The old Grist Mill site from Strand Quay. Photo by Archie White
The old Grist Mill site from Strand Quay. Photo by Archie White

A resident is calling for something to be done about a ‘hideous’ derelict building in Rye that has stood empty for nearly four years.

Archie White, of Strand Court, Strand Quay, Rye, lives opposite the former Grist Mill site on Winchelsea Road, which is now a skeleton of the old pine works.

Adverts for storage units in Rye Harbour adorn two sides of the building and the 92-year-old solicitor questioned the planning validity of the ads.

“I go past it all the time and it’s hideous,” he said.

“The building itself should have been completely removed and the site levelled, at least that would have been something. But they have left the girders up and it is now being used as an advertisement hoarding.”

Archie moved into his quayside apartment in Strand Court five years ago but for the past four, his view of the river has been ‘blighted’ by the building.

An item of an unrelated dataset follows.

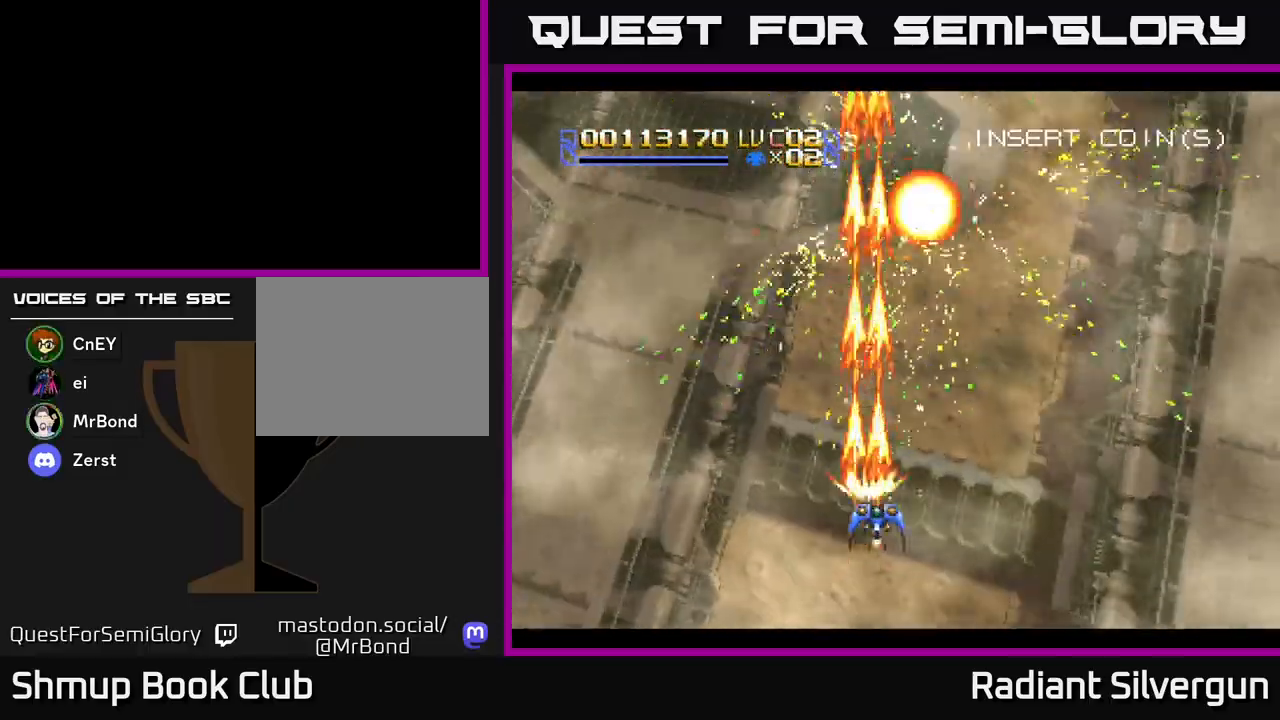
{"buttons": ["A"], "left_stick": "center", "events": [[50, "DPAD_RIGHT", "up"]]}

The elderly legal consultant also believes the ‘eyesore’ is damaging to Rye’s appearance and the posters should not be allowed.

Next to the former pine works is another patch of unused land – the old Total garage, owned by the Environment Agency.

When the pumping station was demolished, the ground was found to be contaminated and only cleaned up to commercial standards, meaning only businesses can go there at the minute, according to Rye Neighbourhood Plan Steering Group vice chairman Anthony Kimber.

Anthony sympathised with Archie and the other residents who have to put up with the derelict sites.

“Rye Town Council and the steering group have been talking extensively with the owners, pressing them at every opportunity to get on and come up with proposals.

“But that’s no consolation for those who live directly opposite who for the last four years have been looking at a bomb site,” he said.

A Rother District Council spokesman said advertising hoardings may need consent but not always, and encouraged people to report any concerns to them at www.rother.gov.uk/planning.